*** SOURCE MATERIAL ***

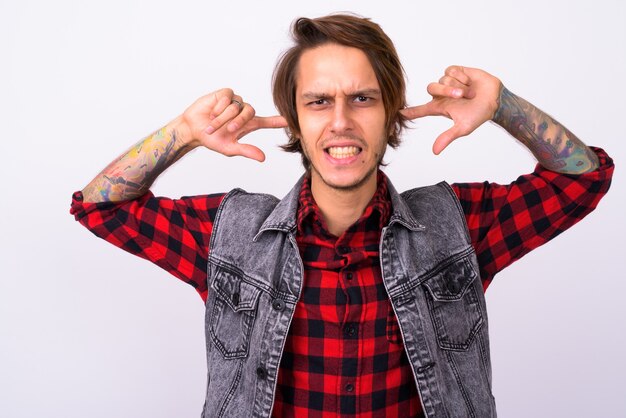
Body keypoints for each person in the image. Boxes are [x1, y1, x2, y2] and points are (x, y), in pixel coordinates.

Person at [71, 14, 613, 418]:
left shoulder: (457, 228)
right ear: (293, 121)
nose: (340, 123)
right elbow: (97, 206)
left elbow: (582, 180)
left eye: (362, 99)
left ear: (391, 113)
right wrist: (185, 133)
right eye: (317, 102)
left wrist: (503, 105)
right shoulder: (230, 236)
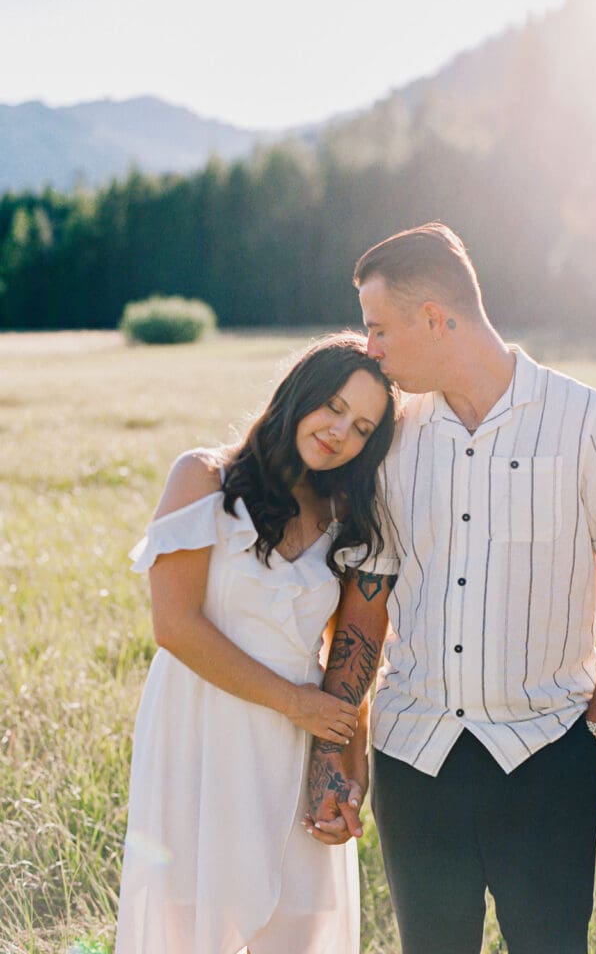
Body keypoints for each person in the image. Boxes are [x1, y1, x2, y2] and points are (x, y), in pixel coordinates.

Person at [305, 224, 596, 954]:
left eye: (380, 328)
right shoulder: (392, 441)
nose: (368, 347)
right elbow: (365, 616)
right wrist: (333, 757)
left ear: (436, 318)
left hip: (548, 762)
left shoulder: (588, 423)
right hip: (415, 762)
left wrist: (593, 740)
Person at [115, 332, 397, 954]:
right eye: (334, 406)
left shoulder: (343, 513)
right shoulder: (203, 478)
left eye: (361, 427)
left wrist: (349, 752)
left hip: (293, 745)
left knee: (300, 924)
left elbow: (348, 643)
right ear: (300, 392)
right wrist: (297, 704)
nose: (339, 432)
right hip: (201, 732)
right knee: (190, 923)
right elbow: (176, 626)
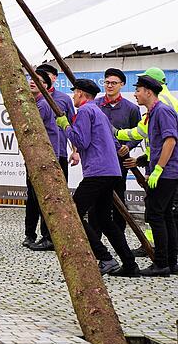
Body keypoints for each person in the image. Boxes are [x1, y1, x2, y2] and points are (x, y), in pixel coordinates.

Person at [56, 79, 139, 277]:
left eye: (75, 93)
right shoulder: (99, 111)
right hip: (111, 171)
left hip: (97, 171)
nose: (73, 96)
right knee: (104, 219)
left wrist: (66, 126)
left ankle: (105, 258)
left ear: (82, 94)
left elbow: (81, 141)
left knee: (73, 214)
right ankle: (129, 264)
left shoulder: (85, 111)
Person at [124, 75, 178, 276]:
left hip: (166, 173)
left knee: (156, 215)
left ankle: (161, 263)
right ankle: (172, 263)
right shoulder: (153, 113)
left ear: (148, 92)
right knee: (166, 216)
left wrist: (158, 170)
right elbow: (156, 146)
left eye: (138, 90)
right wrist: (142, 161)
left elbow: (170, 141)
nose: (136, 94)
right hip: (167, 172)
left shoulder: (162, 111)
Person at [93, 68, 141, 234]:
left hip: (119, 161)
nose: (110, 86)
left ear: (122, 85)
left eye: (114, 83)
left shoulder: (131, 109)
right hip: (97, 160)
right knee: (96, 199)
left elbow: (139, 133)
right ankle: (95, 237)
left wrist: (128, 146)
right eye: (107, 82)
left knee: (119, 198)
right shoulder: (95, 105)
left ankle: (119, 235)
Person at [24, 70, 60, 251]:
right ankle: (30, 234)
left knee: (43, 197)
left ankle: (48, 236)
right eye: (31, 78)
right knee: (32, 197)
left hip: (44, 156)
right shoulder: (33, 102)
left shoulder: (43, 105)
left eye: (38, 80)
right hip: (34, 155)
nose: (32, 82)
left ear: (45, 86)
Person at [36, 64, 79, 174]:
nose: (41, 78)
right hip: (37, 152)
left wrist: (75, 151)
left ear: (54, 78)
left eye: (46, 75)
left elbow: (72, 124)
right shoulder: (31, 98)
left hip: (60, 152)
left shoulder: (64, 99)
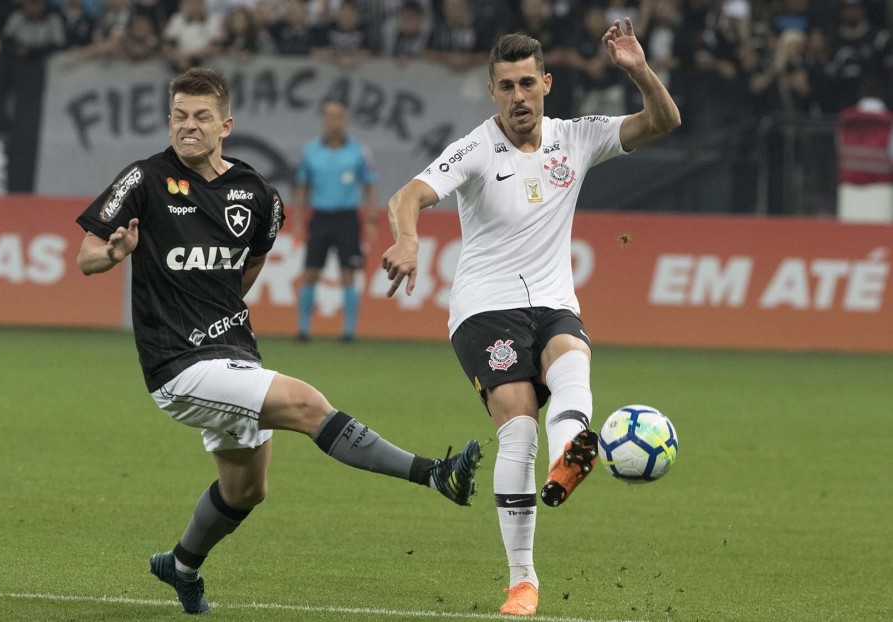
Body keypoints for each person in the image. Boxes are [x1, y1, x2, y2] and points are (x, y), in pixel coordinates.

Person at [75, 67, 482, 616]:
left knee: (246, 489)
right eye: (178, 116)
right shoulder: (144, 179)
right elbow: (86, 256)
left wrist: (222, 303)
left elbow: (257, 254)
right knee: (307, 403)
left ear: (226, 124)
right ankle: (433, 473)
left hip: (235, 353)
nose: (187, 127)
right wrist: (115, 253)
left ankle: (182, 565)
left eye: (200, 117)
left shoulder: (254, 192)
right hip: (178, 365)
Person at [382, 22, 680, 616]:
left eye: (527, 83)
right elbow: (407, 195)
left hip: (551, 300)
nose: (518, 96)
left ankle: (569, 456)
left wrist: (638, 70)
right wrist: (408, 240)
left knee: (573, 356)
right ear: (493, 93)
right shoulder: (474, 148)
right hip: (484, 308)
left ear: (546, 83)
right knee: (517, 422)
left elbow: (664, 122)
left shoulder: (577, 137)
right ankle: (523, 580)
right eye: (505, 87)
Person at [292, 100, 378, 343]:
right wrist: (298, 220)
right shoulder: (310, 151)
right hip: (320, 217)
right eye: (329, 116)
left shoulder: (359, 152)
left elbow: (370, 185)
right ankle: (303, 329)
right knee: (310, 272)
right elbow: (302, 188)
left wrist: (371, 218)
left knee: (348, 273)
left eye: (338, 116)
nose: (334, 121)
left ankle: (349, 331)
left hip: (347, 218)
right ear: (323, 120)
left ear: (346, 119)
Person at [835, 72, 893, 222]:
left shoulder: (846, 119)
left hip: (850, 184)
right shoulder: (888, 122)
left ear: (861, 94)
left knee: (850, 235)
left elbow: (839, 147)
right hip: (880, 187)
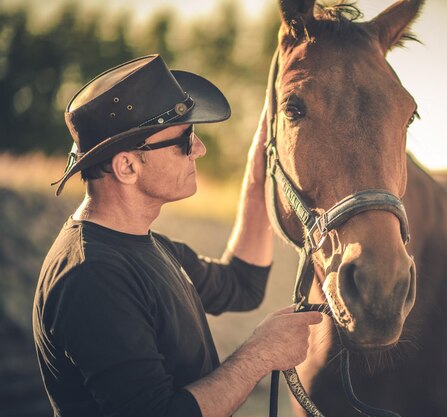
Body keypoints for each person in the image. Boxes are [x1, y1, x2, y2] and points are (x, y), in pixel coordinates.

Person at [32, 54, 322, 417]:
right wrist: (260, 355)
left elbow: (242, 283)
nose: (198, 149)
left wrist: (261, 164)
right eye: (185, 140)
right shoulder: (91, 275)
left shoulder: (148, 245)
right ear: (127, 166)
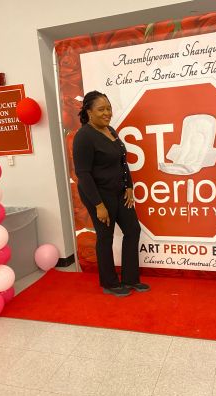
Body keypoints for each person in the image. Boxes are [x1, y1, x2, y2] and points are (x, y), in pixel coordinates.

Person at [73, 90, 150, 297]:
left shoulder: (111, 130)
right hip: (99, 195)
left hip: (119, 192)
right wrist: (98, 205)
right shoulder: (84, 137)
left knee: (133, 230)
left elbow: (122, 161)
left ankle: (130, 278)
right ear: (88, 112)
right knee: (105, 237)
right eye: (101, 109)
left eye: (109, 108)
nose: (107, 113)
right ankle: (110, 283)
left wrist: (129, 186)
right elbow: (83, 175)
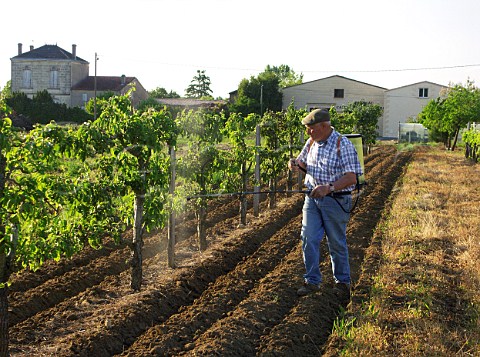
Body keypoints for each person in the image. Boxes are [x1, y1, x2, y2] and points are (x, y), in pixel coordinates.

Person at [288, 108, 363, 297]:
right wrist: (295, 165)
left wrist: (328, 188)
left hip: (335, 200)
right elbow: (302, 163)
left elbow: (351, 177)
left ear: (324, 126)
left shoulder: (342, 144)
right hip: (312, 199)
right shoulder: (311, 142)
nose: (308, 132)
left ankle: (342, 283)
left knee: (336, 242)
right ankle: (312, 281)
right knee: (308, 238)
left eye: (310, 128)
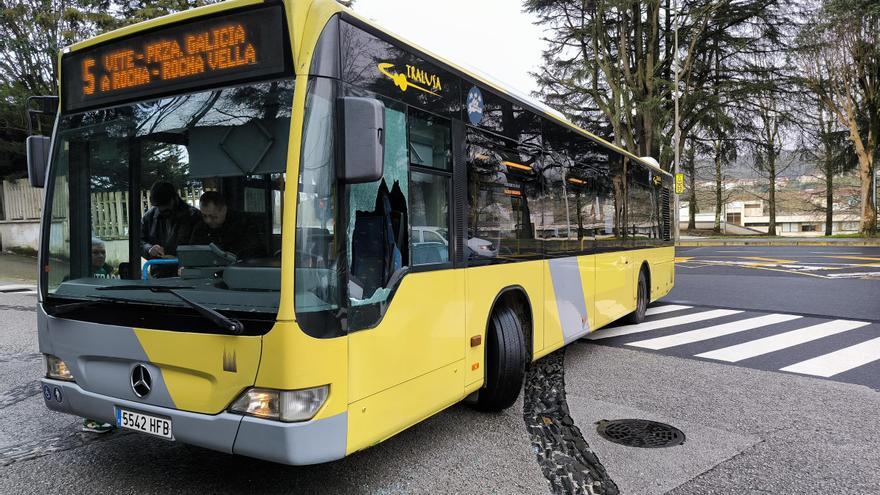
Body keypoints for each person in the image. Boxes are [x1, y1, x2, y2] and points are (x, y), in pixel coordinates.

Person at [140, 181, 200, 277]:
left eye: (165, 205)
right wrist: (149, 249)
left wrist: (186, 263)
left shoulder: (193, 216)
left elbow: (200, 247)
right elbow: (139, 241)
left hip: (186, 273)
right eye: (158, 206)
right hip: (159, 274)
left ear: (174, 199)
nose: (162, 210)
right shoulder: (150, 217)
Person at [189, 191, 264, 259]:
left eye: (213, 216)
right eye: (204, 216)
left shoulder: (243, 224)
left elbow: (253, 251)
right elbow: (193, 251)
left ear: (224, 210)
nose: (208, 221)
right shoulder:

*** End of SOURCE MATERIAL ***

--- ASSIGNMENT ---
Retype all of the material above precisely as it reads. Pictures are not part of the copy.

--- PROBLEM SOLUTION ---
Body keypoints for each person in the image. Boxes are [x1, y1, x2, y2] and points are (x, y), in pixel coordinates.

Person at [71, 14, 613, 418]:
left shoulder: (457, 228)
right ear: (293, 121)
nose: (340, 123)
right elbow: (97, 206)
left elbow: (582, 180)
left eye: (362, 99)
left ear: (391, 113)
right wrist: (185, 133)
right eye: (317, 102)
left wrist: (503, 105)
right shoulder: (230, 236)
Body keypoints for each person in the image. Boxes are [x1, y1, x2, y2] and points are (x, y), in pixel coordinates.

Person at [305, 224, 596, 954]:
left eye: (380, 328)
right shoulder: (392, 441)
nose: (368, 347)
right elbow: (365, 616)
right wrist: (333, 757)
left ear: (436, 318)
left hip: (548, 762)
left shoulder: (588, 423)
right hip: (415, 762)
left wrist: (593, 740)
Person at [115, 332, 397, 954]:
right eye: (334, 406)
left shoulder: (343, 513)
right shoulder: (203, 478)
left eye: (361, 427)
left wrist: (349, 752)
left hip: (293, 745)
left knee: (300, 924)
left elbow: (348, 643)
right ear: (300, 392)
right wrist: (297, 704)
nose: (339, 432)
right hip: (201, 732)
right knee: (190, 923)
right elbow: (176, 626)
Body keypoints for each person in the image. Boxes are [x1, y1, x2, y2] and points are (x, y), in pixel coordinates.

Person at [56, 79, 139, 277]:
left eye: (75, 93)
right shoulder: (99, 111)
right hip: (111, 171)
left hip: (97, 171)
nose: (73, 96)
right knee: (104, 219)
left wrist: (66, 126)
left ankle: (105, 258)
left ear: (82, 94)
left elbow: (81, 141)
left knee: (73, 214)
right ankle: (129, 264)
left shoulder: (85, 111)
Person at [124, 75, 178, 276]:
left hip: (166, 173)
left knee: (156, 215)
left ankle: (161, 263)
right ankle: (172, 263)
right shoulder: (153, 113)
left ear: (148, 92)
right knee: (166, 216)
left wrist: (158, 170)
right elbow: (156, 146)
left eye: (138, 90)
right wrist: (142, 161)
left elbow: (170, 141)
nose: (136, 94)
right hip: (167, 172)
left shoulder: (162, 111)
Person at [93, 68, 141, 234]:
left hip: (119, 161)
nose: (110, 86)
left ear: (122, 85)
left eye: (114, 83)
left shoulder: (131, 109)
right hip: (97, 160)
right knee: (96, 199)
left elbow: (139, 133)
right ankle: (95, 237)
left wrist: (128, 146)
right eye: (107, 82)
left knee: (119, 198)
right shoulder: (95, 105)
left ankle: (119, 235)
Person at [24, 70, 60, 251]:
right ankle: (30, 234)
left knee: (43, 197)
left ankle: (48, 236)
right eye: (31, 78)
right knee: (32, 197)
left hip: (44, 156)
right shoulder: (33, 102)
left shoulder: (43, 105)
left eye: (38, 80)
right hip: (34, 155)
nose: (32, 82)
left ear: (45, 86)
Person at [36, 64, 79, 174]:
nose: (41, 78)
right hip: (37, 152)
left wrist: (75, 151)
left ear: (54, 78)
left eye: (46, 75)
left elbow: (72, 124)
right shoulder: (31, 98)
left hip: (60, 152)
left shoulder: (64, 99)
Body keypoints for each person in the image. Boxes are [x1, y1, x2, y2] and points are (x, y), in pixel coordinates.

Person at [75, 67, 482, 616]:
left knee: (246, 489)
right eye: (178, 116)
right shoulder: (144, 179)
right elbow: (86, 256)
left wrist: (222, 303)
left elbow: (257, 254)
right knee: (307, 403)
left ear: (226, 124)
right ankle: (433, 473)
left hip: (235, 353)
nose: (187, 127)
right wrist: (115, 253)
left ankle: (182, 565)
left eye: (200, 117)
left shoulder: (254, 192)
right hip: (178, 365)
Person at [382, 22, 680, 616]:
left eye: (527, 83)
right elbow: (407, 195)
left hip: (551, 300)
nose: (518, 96)
left ankle: (569, 456)
left wrist: (638, 70)
right wrist: (408, 240)
left knee: (573, 356)
right ear: (493, 93)
right shoulder: (474, 148)
right hip: (484, 308)
left ear: (546, 83)
right knee: (517, 422)
left elbow: (664, 122)
left shoulder: (577, 137)
right ankle: (523, 580)
right eye: (505, 87)
Person at [292, 100, 378, 343]:
right wrist: (298, 220)
right shoulder: (310, 151)
right hip: (320, 217)
right eye: (329, 116)
left shoulder: (359, 152)
left elbow: (370, 185)
right ankle: (303, 329)
right knee: (310, 272)
right elbow: (302, 188)
left wrist: (371, 218)
left knee: (348, 273)
left eye: (338, 116)
nose: (334, 121)
left ankle: (349, 331)
left hip: (347, 218)
right ear: (323, 120)
left ear: (346, 119)
Person at [835, 72, 893, 222]:
left shoulder: (846, 119)
left hip: (850, 184)
right shoulder: (888, 122)
left ear: (861, 94)
left knee: (850, 235)
left elbow: (839, 147)
right hip: (880, 187)
Body keypoints for each person in the image. Boxes are [x1, y1, x2, y2] and points are (x, y), in pixel coordinates.

Person at [32, 54, 322, 417]:
right wrist: (260, 355)
left elbow: (242, 283)
nose: (198, 149)
left wrist: (261, 164)
right eye: (185, 140)
right shoulder: (91, 275)
left shoulder: (148, 245)
right ear: (127, 166)
Body keypoints for each person in the image. Boxes are [x1, y1, x2, y2] and points are (x, y), in pixel coordinates.

Person at [73, 90, 150, 297]:
left shoulder: (111, 130)
right hip: (99, 195)
left hip: (119, 192)
right wrist: (98, 205)
right shoulder: (84, 137)
left knee: (133, 230)
left elbow: (122, 161)
left ankle: (130, 278)
right ear: (88, 112)
right knee: (105, 237)
right eye: (101, 109)
left eye: (109, 108)
nose: (107, 113)
right ankle: (110, 283)
left wrist: (129, 186)
right elbow: (83, 175)
Body keypoints for each person in the image. Boxes are [x1, y1, x2, y2] and points are (x, y), in pixel coordinates.

Person at [288, 108, 363, 297]:
right wrist: (295, 165)
left wrist: (328, 188)
left hip: (335, 200)
right elbow: (302, 163)
left elbow: (351, 177)
left ear: (324, 126)
left shoulder: (342, 144)
right hip: (312, 199)
right shoulder: (311, 142)
nose: (308, 132)
left ankle: (342, 283)
left knee: (336, 242)
right ankle: (312, 281)
right knee: (308, 238)
left eye: (310, 128)
Body keypoints for each person in the image. Boxes are [x1, y1, x2, y2] and points are (x, y), in pixel coordinates.

Person at [140, 181, 200, 277]:
left eye: (165, 205)
right wrist: (149, 249)
left wrist: (186, 263)
left shoulder: (193, 216)
left elbow: (200, 247)
right elbow: (139, 241)
left hip: (186, 273)
right eye: (158, 206)
right hip: (159, 274)
left ear: (174, 199)
nose: (162, 210)
right shoulder: (150, 217)
Person at [189, 191, 264, 259]:
left eye: (213, 216)
right eye: (204, 216)
left shoulder: (243, 224)
left elbow: (253, 251)
right elbow: (193, 251)
left ear: (224, 210)
nose: (208, 221)
right shoulder:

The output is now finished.